We are now in the Monologue/Dialogue section, at the booth of UNA, a gallery based in Piacenza, to present the work of Adji Dieye. Adji Dieye is a multidisciplinary artist who lives and works between Milan and Dakar. She was born in Milan in 1991, where she graduated in New Technologies for Arts. In the past years she traveled intensely between Italy and Senegal, making research on the influence of advertising language on African contemporary culture. One of her most known projects is Maggic Cube, a series of mixed media works inspired by the aesthetics of Maggi stock cubes, a popular food product also known for its aggressive advertising, with stereotypes taken from local culture. For her own work, Adji used the hunger-inducing reds and yellows of the brand’s visual identity, and combined them with references to masters such as Malick Sidibé, a Malian photographer who shaped the continent’s identity. More recently, Adji’s works – combining photography, pictorial elements and installation – are questioning the architecture of the national postcolonial identity, with precise focuses on archives and the public sphere.
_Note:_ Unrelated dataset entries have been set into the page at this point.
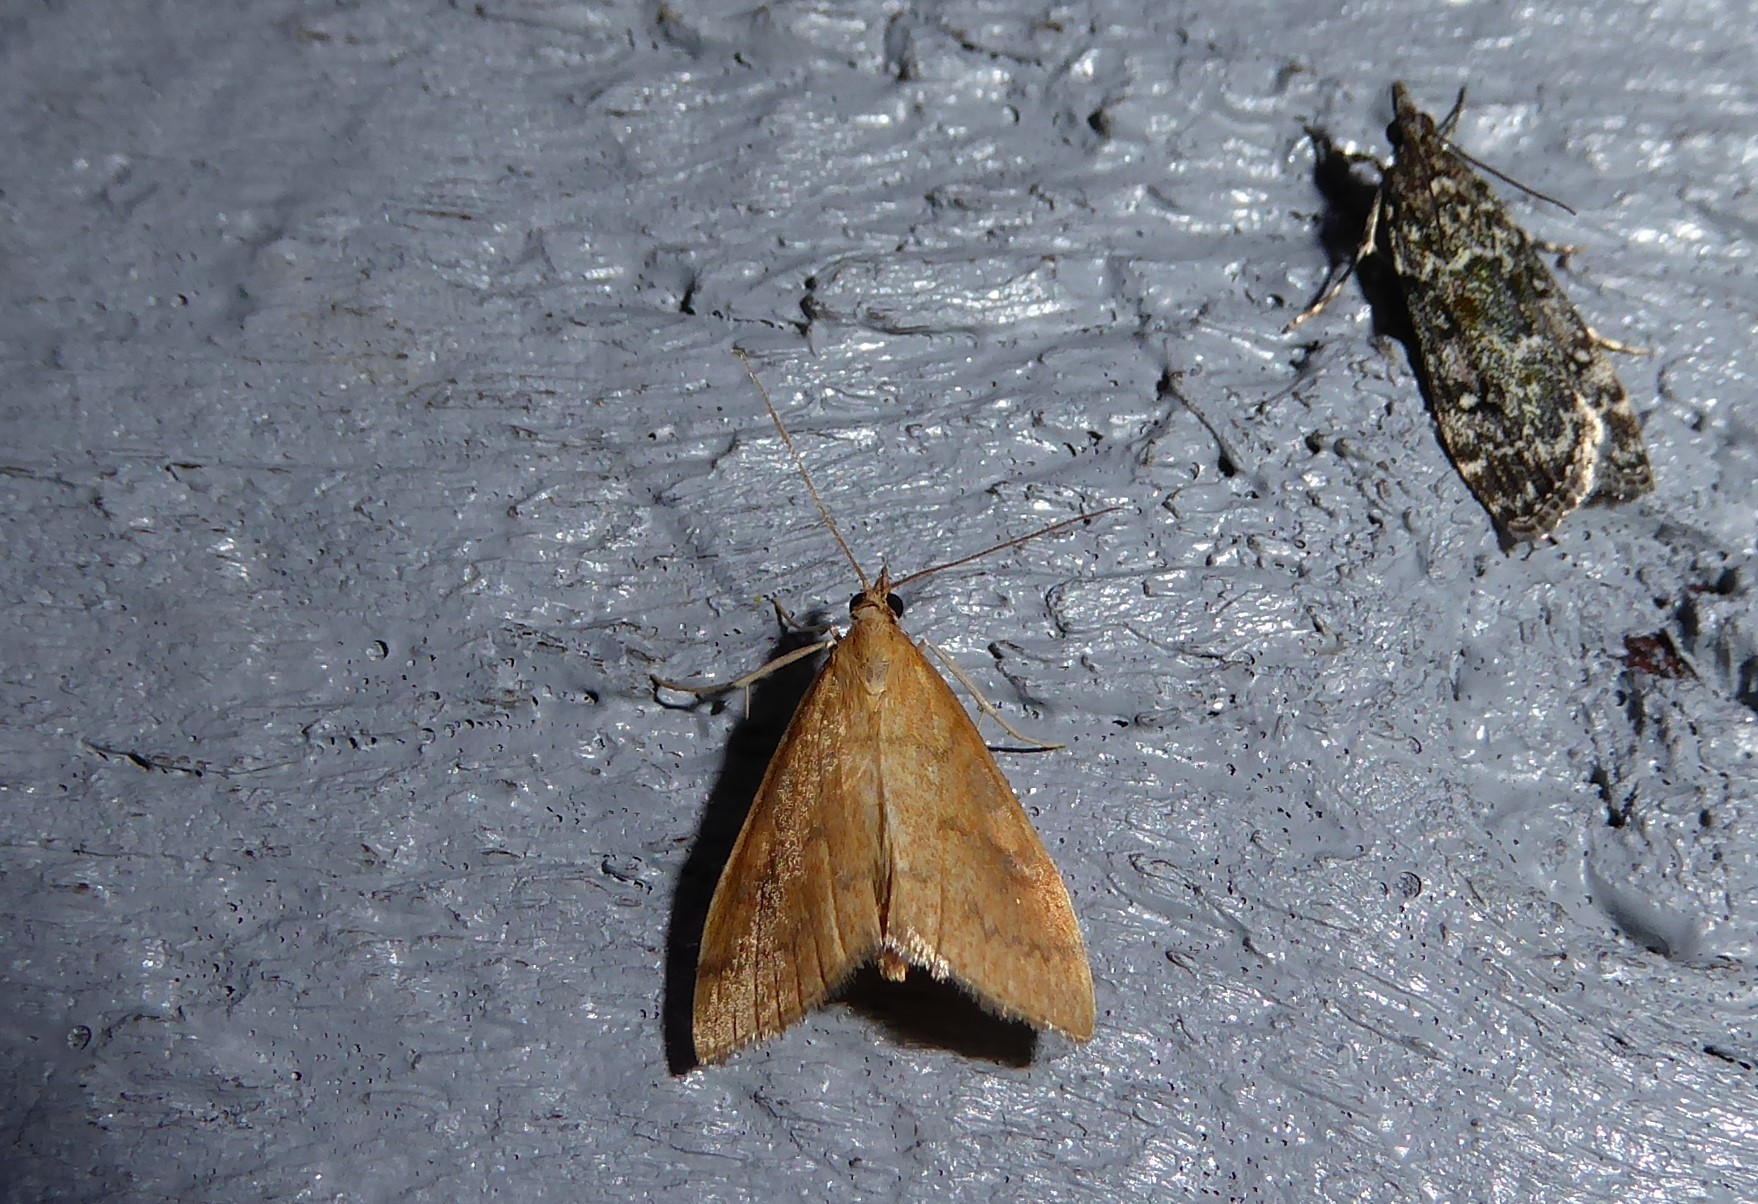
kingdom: Animalia
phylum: Arthropoda
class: Insecta
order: Lepidoptera
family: Crambidae
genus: Udea
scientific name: Udea Mnesictena flavidalis
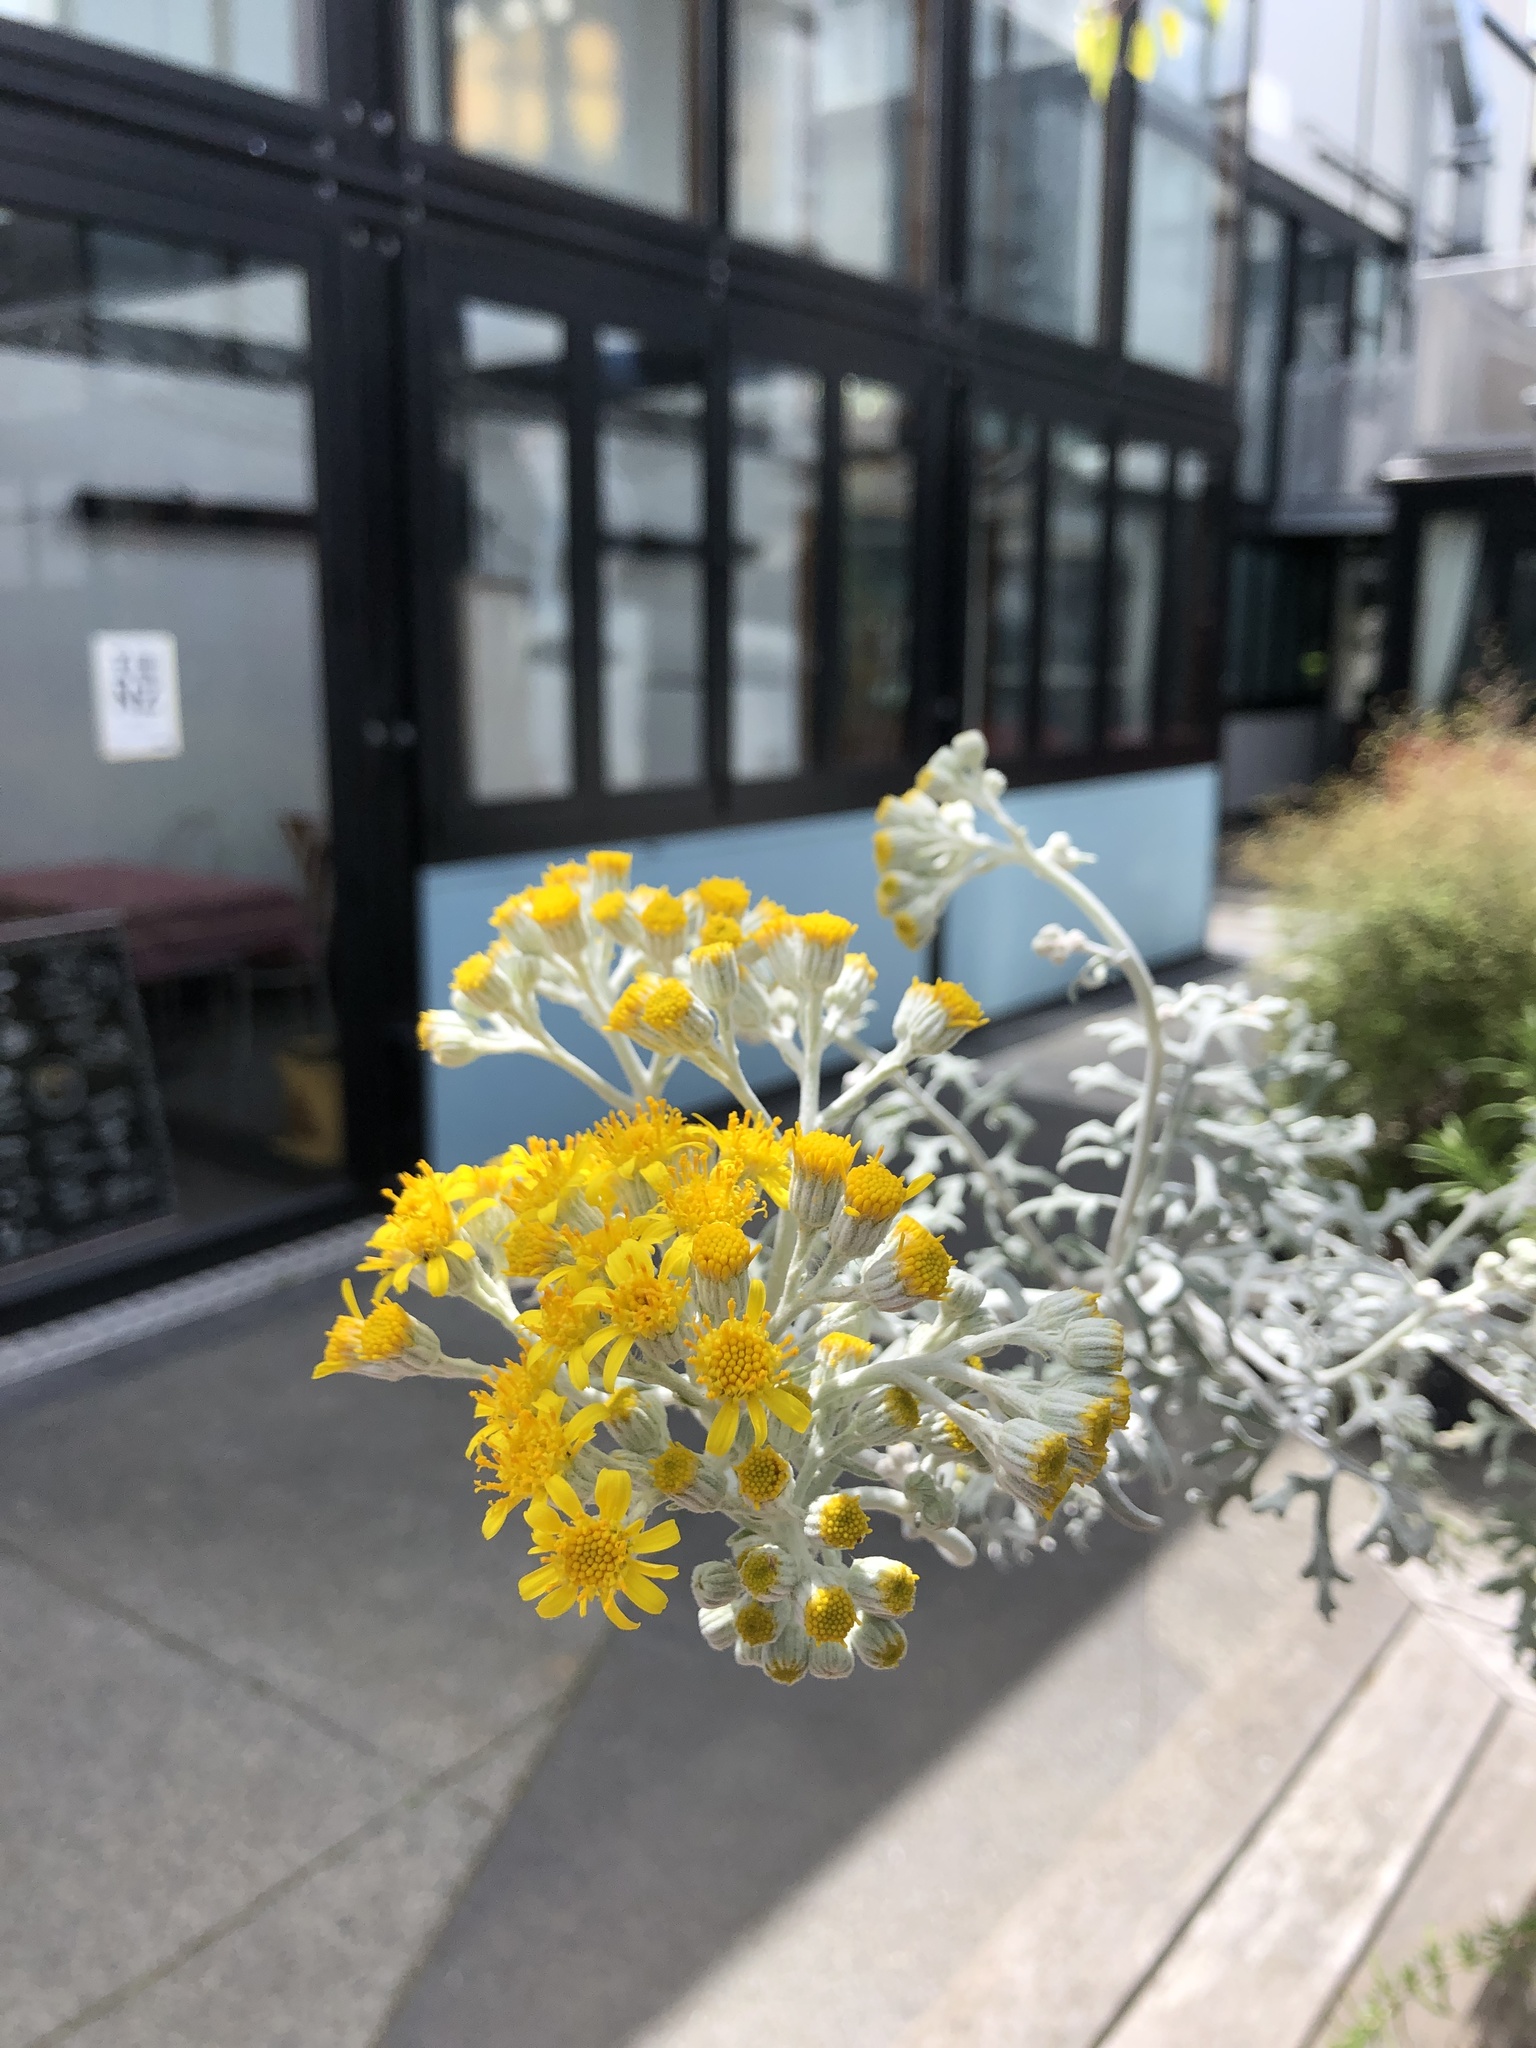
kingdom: Plantae
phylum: Tracheophyta
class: Magnoliopsida
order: Asterales
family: Asteraceae
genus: Jacobaea
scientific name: Jacobaea maritima
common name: Silver ragwort
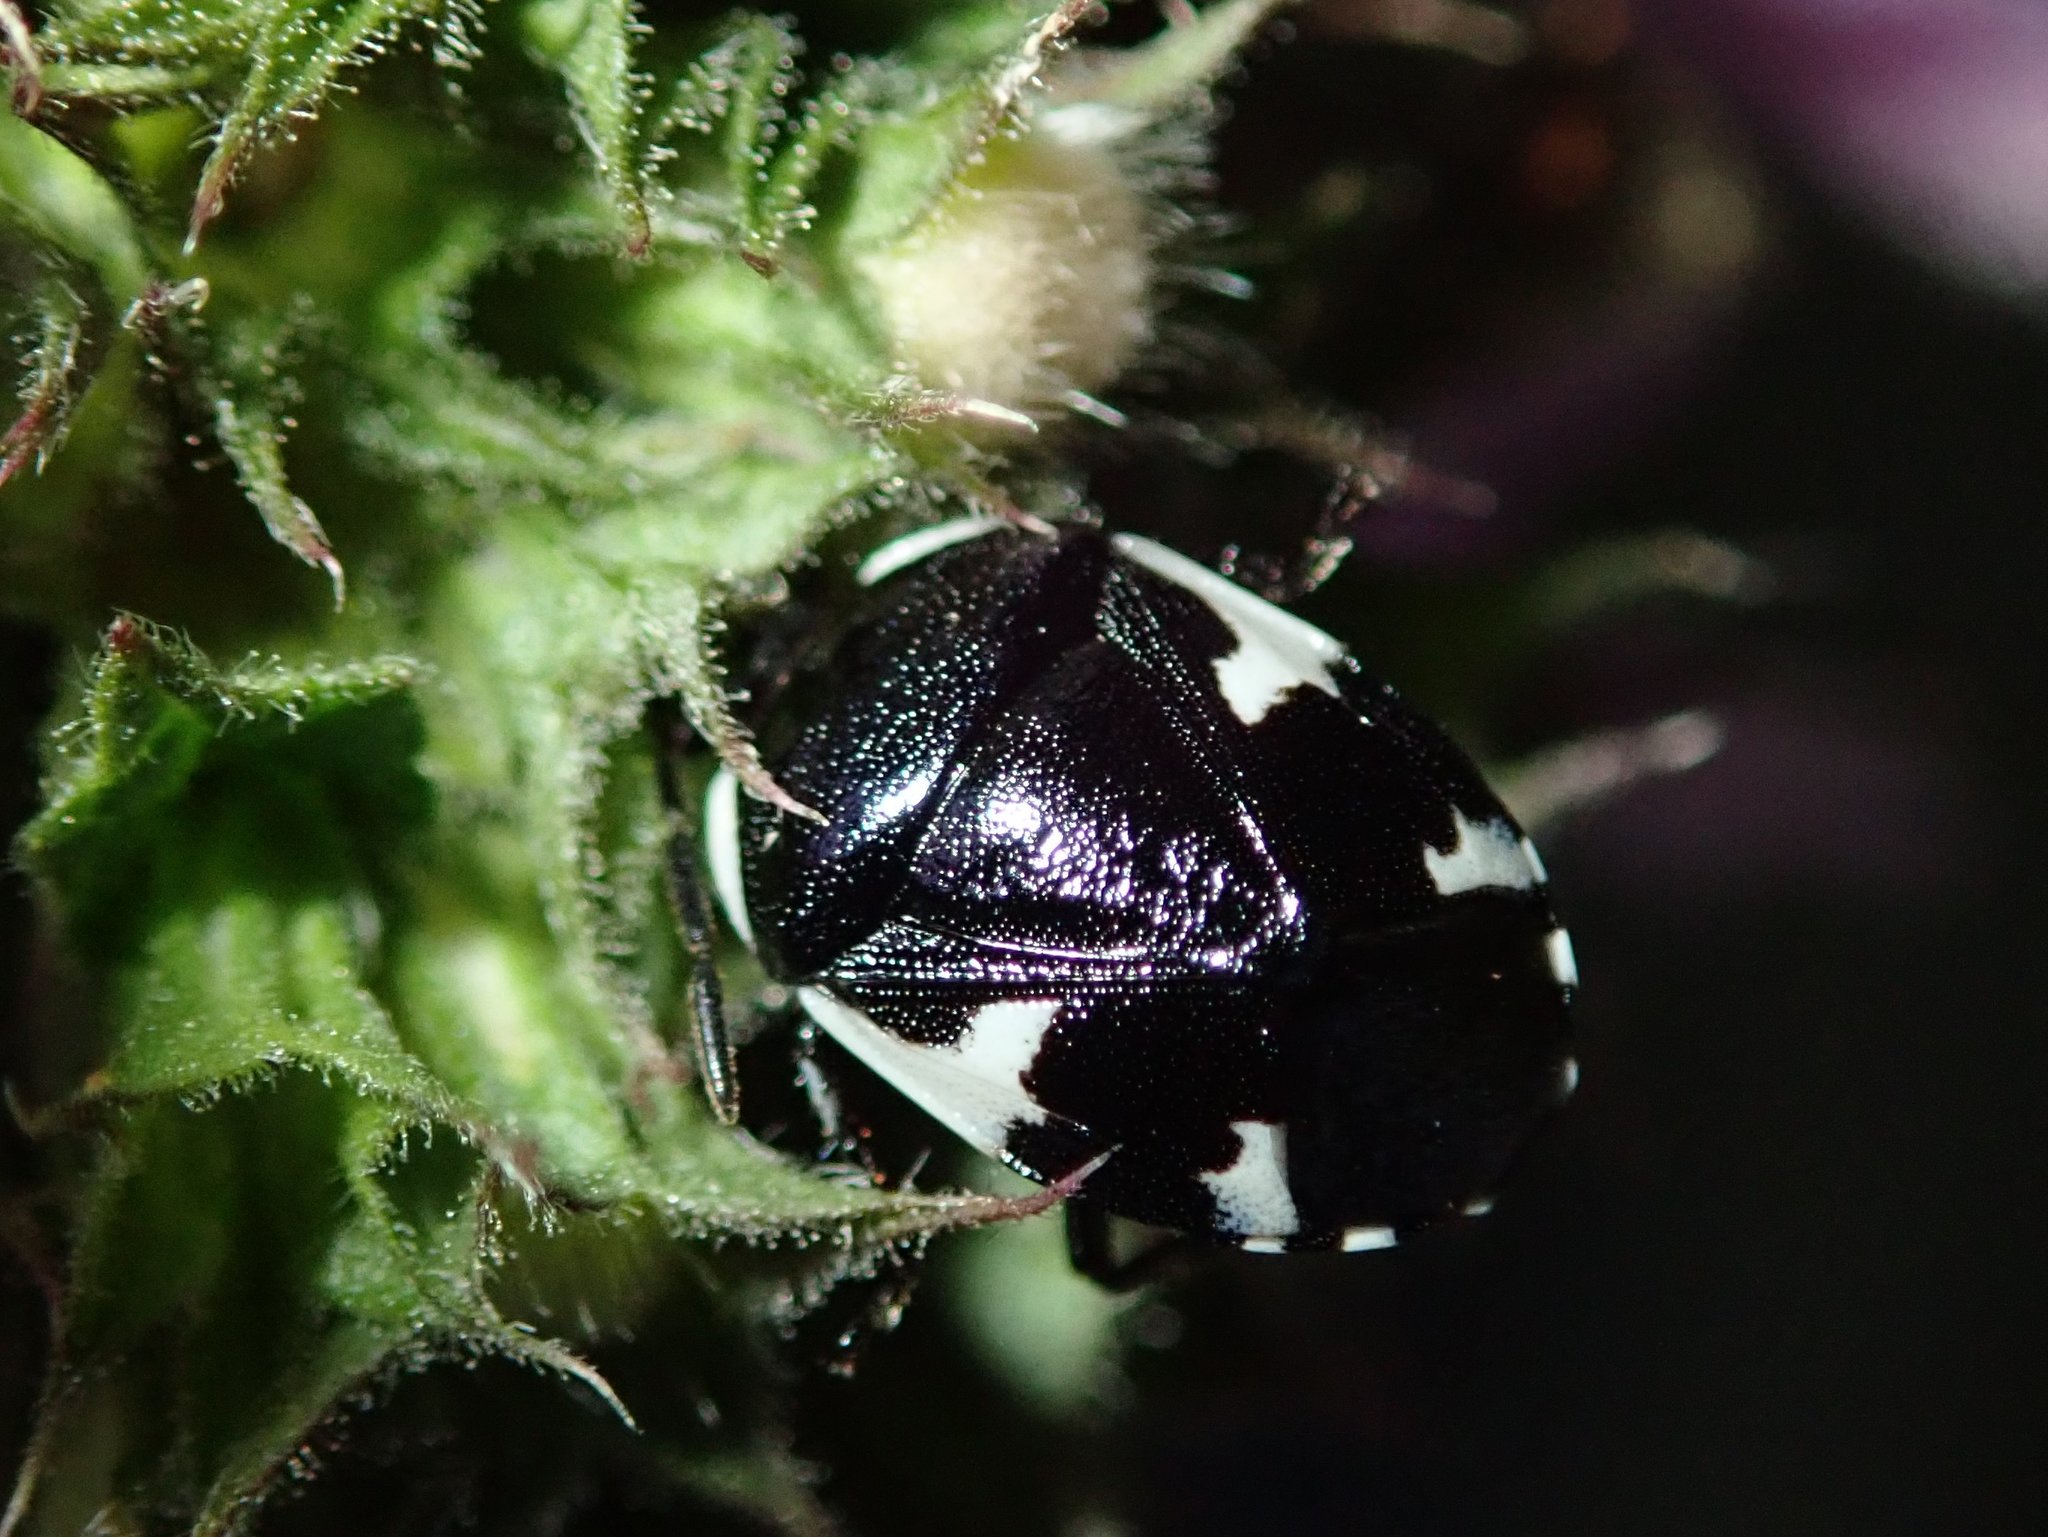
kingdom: Animalia
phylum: Arthropoda
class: Insecta
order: Hemiptera
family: Cydnidae
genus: Tritomegas
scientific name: Tritomegas sexmaculatus
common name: Rambur's pied shieldbug
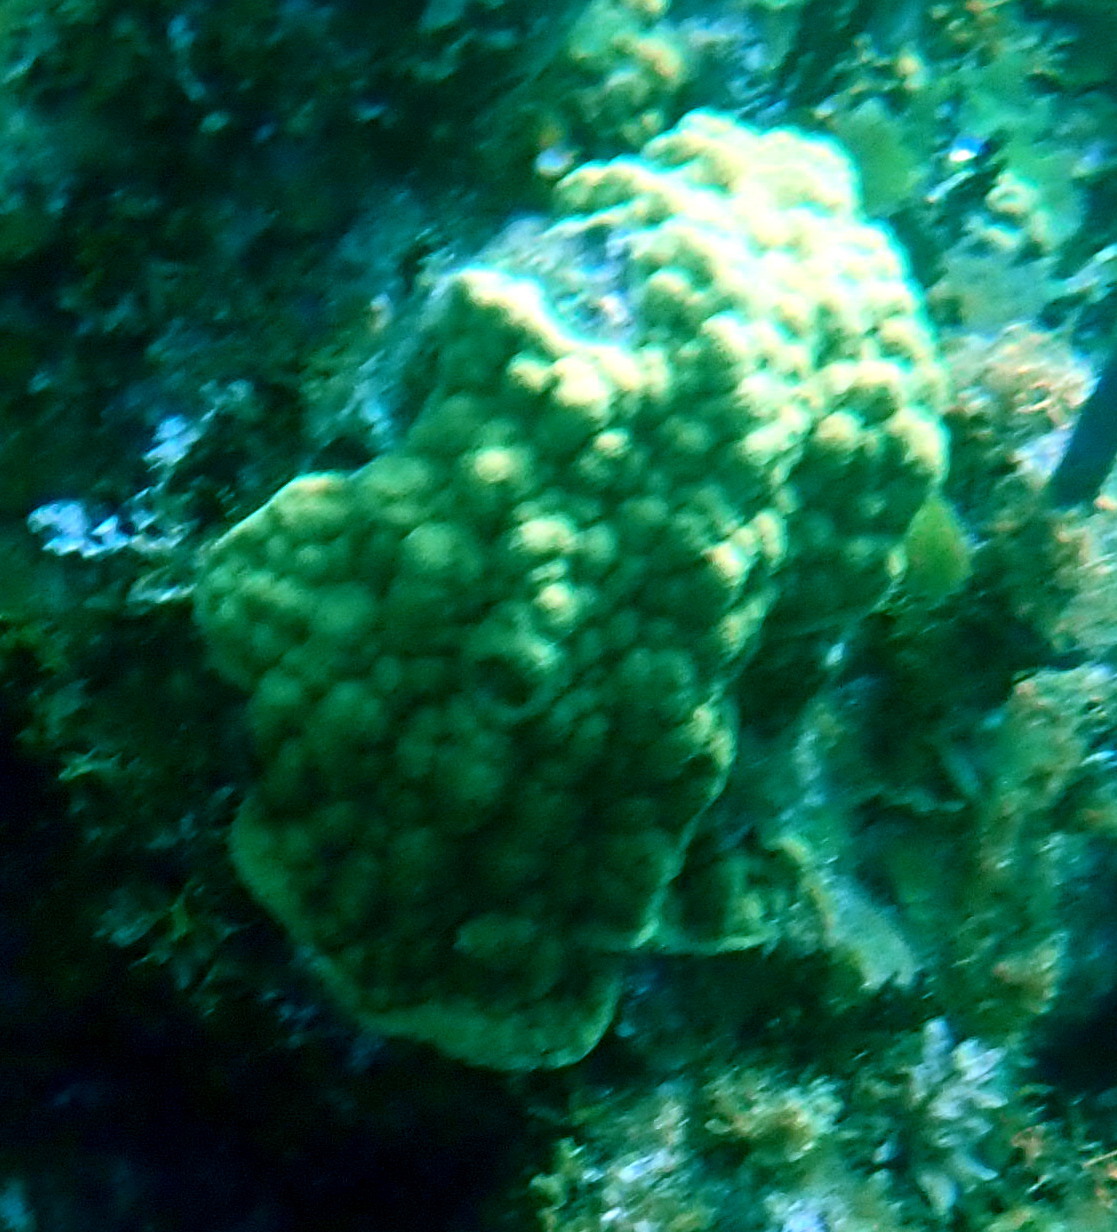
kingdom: Animalia
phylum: Cnidaria
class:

The starting point is the criticism of Asymmetric Parallelism, an architectural principle conceived by Léopold Sédar Senghor, the first president of Senegal. Adji views Asymmetric Parallelism not only as a form of architectural expression (even though, as an architectural principle, it was never truly defined) but also as a vehicle for self-representation. Adji explores the tension between the ideas that constitute the aesthetics of modernity and self-representation, reflecting on how buildings and public space have contributed, and still contribute today, to the formation of a collective and individual identity. We have completed our fifth and final stage: we hope you enjoyed it! If you want another perspective on the fair, go back to the InfoPoint or on the audio guides landing page, and select another podcast. Enjoy Artissima, and see you next year!